La langue se meut, le réel se transforme, et c’est étrange et drôle à la fois : « Nausicaa osa si gaga poser / Un caca furtif dans la jeune affineuse / de cul oise ». Nausicaa, la déesse, se prête avec légèreté aux jeux de langage, offrant son corps le plus cru à celui de Chino ivre d’amour. Il est en effet question de corps au cœur de tous ces amours, mais ce que le poète parvient à faire, et c’est là peut-être son geste poétique le plus fort, c’est à faire de la langue même un corps en mouvement. En effet, le travail de la langue se confond avec les mouvements des corps, comme en 2005 dans « un peu de gymnastique » : « Mais l’athlétique extension du torse quand / Dans la torsion rétro des axes les durs / Ombos d’écu de votre buste mur / Rirent vers ces éclats d’œil où moi ten (…) ». Les corps se contorsionnent comme le langage lui même qui se « tord ». La langue redevient ce muscle que le poète façonne tout au long du roman, en même temps qu’il façonne Chino, son corps, et les corps féminins qu’il rencontre. La langue poétique et les corps des personnages ont la même légèreté joyeuse et la même puissance. D’ailleurs, la poésie des Amours Chino appelle avec une évidence rare le corps sensible du lecteur. On sent qu’elle voudrait avant tout être dite et bougée par sa voix et ses gestes pour mieux être comprise.

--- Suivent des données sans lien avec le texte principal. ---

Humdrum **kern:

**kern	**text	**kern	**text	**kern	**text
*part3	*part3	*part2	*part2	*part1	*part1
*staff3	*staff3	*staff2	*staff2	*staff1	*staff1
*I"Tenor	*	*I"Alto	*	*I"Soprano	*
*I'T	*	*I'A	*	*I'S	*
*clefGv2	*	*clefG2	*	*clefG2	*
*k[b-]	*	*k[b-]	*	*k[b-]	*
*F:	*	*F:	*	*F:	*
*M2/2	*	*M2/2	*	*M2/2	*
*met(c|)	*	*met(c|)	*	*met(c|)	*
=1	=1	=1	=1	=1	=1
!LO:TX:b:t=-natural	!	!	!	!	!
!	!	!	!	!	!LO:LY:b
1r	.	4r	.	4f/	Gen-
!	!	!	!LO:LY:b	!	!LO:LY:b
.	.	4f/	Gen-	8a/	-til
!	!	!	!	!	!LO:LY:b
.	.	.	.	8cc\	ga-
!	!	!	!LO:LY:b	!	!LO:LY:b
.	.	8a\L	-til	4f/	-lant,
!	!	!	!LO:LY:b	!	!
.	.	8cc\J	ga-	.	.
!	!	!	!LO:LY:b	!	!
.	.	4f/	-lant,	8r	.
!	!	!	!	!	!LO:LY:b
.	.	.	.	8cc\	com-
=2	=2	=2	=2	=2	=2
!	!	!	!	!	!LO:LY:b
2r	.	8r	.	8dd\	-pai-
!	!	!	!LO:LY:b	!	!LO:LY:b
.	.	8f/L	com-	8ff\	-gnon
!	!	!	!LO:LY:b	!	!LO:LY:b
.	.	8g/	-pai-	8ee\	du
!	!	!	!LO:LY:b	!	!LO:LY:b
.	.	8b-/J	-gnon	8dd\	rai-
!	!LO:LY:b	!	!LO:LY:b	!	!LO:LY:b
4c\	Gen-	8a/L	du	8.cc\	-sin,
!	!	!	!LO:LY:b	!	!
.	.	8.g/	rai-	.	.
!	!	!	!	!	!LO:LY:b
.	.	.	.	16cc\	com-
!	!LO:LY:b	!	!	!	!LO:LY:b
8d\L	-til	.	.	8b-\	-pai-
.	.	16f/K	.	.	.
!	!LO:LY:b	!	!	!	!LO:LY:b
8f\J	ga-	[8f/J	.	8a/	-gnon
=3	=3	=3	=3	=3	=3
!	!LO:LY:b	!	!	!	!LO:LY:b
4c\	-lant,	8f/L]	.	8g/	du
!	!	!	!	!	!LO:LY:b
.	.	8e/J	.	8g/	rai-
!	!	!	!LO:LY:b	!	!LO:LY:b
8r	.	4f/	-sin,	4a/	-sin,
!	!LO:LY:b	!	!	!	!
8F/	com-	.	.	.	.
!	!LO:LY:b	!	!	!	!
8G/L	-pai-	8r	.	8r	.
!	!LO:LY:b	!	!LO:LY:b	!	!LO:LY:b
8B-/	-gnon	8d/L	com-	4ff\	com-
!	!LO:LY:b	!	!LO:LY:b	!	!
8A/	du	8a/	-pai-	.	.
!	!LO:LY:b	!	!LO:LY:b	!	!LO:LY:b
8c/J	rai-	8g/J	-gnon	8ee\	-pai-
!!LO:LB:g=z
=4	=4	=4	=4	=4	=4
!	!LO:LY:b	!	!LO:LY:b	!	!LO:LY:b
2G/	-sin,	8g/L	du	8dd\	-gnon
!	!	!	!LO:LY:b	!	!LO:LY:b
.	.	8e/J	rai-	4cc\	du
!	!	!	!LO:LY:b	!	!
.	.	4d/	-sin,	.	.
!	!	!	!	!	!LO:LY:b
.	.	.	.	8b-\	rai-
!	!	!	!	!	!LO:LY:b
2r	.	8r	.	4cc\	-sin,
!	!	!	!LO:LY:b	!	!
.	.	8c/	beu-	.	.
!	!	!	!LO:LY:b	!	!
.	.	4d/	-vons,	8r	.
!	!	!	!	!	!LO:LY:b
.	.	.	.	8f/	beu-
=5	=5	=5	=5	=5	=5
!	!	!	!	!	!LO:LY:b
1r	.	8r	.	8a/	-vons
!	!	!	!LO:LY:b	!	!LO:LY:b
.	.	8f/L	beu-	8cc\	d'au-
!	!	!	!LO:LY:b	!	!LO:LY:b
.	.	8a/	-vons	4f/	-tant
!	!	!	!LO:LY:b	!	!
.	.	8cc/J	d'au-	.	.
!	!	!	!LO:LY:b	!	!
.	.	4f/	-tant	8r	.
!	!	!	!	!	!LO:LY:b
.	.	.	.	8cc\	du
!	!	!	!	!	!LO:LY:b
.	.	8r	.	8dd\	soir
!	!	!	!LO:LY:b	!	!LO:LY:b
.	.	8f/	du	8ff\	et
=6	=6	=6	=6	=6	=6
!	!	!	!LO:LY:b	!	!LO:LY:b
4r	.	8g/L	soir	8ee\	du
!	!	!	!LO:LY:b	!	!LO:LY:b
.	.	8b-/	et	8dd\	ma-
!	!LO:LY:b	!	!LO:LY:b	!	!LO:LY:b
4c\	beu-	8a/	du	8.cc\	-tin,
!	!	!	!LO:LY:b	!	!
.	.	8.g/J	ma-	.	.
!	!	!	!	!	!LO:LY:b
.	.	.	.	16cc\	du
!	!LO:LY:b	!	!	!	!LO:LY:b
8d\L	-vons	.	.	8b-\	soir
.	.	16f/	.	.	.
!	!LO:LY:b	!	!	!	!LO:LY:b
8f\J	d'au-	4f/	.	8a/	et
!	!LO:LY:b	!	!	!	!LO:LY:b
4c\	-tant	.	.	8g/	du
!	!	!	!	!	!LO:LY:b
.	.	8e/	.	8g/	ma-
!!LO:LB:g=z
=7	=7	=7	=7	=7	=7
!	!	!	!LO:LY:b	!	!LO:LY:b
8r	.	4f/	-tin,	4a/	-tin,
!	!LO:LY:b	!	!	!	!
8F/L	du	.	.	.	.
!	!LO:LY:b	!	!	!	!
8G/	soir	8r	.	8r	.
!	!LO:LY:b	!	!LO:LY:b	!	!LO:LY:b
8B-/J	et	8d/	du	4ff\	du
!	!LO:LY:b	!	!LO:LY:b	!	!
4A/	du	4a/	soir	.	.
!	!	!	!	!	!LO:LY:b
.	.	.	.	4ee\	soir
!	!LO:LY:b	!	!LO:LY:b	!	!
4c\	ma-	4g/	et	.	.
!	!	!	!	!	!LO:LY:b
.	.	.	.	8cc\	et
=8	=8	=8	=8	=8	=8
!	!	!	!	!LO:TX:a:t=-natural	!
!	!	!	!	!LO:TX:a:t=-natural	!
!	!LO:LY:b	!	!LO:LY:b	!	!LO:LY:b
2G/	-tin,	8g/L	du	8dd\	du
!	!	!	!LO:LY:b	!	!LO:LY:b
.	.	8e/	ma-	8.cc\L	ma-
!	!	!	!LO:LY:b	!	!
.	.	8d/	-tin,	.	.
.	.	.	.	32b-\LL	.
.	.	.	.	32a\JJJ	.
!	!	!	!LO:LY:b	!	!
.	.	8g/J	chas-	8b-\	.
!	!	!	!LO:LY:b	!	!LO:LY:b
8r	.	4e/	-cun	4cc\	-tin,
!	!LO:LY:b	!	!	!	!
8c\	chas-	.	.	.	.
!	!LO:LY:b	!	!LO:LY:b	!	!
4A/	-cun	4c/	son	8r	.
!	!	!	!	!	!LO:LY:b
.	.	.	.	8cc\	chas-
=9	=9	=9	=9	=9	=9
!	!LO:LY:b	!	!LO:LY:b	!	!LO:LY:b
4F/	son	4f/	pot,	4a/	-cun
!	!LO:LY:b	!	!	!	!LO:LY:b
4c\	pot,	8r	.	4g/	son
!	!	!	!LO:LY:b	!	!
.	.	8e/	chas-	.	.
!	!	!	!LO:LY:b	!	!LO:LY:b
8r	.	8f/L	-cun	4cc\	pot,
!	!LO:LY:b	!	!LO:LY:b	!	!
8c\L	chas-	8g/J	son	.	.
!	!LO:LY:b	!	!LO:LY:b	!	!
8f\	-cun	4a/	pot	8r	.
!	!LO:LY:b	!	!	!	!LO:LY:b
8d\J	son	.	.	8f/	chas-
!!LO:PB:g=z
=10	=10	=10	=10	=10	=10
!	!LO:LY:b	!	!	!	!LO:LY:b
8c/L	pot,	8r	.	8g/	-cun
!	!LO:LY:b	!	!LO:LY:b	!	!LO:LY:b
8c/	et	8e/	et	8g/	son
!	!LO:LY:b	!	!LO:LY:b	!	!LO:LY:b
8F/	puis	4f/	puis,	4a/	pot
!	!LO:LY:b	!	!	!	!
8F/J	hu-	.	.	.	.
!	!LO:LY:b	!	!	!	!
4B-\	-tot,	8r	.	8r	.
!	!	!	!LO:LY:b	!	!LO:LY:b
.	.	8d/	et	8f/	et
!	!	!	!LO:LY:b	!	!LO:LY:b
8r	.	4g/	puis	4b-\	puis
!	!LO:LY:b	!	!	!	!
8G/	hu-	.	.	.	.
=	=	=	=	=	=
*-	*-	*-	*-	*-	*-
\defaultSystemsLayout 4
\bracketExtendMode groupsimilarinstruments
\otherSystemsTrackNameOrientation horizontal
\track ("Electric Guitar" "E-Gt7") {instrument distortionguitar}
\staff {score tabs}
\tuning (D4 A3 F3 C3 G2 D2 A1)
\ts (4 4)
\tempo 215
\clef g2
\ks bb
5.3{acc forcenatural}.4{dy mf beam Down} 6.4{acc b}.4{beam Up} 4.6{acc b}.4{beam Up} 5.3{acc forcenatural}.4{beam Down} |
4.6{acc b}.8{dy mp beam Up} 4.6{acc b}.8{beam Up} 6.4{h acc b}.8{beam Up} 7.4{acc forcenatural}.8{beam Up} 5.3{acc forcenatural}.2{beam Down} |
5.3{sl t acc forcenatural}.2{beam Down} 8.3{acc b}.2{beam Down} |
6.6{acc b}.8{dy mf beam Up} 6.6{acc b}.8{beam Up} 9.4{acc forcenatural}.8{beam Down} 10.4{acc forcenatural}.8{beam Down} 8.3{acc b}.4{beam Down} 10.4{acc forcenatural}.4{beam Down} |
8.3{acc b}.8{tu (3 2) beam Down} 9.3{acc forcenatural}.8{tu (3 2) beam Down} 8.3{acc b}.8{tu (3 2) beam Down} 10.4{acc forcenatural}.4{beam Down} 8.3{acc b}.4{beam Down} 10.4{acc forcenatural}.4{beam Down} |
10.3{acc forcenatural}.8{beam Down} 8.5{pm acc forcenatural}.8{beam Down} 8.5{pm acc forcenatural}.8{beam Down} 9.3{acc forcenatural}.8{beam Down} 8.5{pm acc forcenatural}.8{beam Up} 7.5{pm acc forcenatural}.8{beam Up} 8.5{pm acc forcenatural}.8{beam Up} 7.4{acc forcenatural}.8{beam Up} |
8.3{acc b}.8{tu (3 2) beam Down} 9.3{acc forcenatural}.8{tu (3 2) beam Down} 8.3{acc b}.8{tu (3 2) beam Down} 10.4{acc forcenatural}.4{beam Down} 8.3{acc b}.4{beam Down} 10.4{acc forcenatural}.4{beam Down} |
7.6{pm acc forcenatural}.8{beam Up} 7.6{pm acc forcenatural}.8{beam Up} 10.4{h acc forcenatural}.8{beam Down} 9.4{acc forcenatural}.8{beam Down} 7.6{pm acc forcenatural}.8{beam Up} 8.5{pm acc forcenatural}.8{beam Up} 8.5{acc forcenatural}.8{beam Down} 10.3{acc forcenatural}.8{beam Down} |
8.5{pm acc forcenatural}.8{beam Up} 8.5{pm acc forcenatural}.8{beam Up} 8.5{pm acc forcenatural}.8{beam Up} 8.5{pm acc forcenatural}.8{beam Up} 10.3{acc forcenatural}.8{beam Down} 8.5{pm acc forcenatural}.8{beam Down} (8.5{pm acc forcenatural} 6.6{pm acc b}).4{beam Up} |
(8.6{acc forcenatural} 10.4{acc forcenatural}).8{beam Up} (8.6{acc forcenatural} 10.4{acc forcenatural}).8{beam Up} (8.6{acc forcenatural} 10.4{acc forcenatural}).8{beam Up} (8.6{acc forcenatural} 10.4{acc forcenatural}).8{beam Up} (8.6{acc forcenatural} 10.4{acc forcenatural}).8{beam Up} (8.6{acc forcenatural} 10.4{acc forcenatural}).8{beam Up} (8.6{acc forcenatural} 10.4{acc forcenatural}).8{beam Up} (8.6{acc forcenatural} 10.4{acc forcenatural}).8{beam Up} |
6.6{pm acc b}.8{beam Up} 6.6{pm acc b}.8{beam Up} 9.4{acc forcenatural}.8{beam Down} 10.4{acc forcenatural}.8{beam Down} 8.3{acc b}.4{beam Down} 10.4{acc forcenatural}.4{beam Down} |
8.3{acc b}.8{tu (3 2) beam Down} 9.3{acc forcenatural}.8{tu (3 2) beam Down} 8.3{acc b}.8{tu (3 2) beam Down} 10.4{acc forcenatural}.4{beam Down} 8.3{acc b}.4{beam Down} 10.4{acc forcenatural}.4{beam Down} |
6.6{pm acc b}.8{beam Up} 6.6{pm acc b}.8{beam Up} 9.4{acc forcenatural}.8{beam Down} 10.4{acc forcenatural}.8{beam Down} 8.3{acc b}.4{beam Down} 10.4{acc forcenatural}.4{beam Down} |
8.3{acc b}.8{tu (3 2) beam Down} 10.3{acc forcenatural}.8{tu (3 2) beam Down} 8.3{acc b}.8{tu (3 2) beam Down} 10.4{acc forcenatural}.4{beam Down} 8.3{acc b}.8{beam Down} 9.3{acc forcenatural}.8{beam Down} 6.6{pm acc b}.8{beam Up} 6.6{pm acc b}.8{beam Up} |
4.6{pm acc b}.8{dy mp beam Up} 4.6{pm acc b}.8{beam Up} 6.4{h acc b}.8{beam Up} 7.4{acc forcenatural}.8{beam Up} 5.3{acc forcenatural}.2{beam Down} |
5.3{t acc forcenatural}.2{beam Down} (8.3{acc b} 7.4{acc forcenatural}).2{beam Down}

Dans « 2014, gros plan pré / plage / peau / Proust », le poète écrit « La profondeur c’est la peau moins que la terre ». Si l’on entend Valéry et Proust (« Pensée : soupe d’ « amour remous d’âme / (La Prisonnière ) émue » voici miam / (…) » ), c’est pour mieux sentir les remous et les remuements du langage et des corps. Christian Prigent révèle tout au long de ce roman, l’épaisseur d’une langue nourrie par ailleurs de nombreuses autres langues (du japonais à l’allemand en passant par l’anglais ), d’autres temps ( de l’Antiquité à aujourd’hui ), et d’autres poètes, penseurs, peintres et photographes. Dans Les Amours Chino, cette épaisseur, et c’est là sans doute le plus beau, se meut et se tord sans cesse, au rythme syncopé des amours et de la vie : « ah oui, car l’amour tord la vie » ( « Chino à sa dame », « 1984, ça sent l’être » ).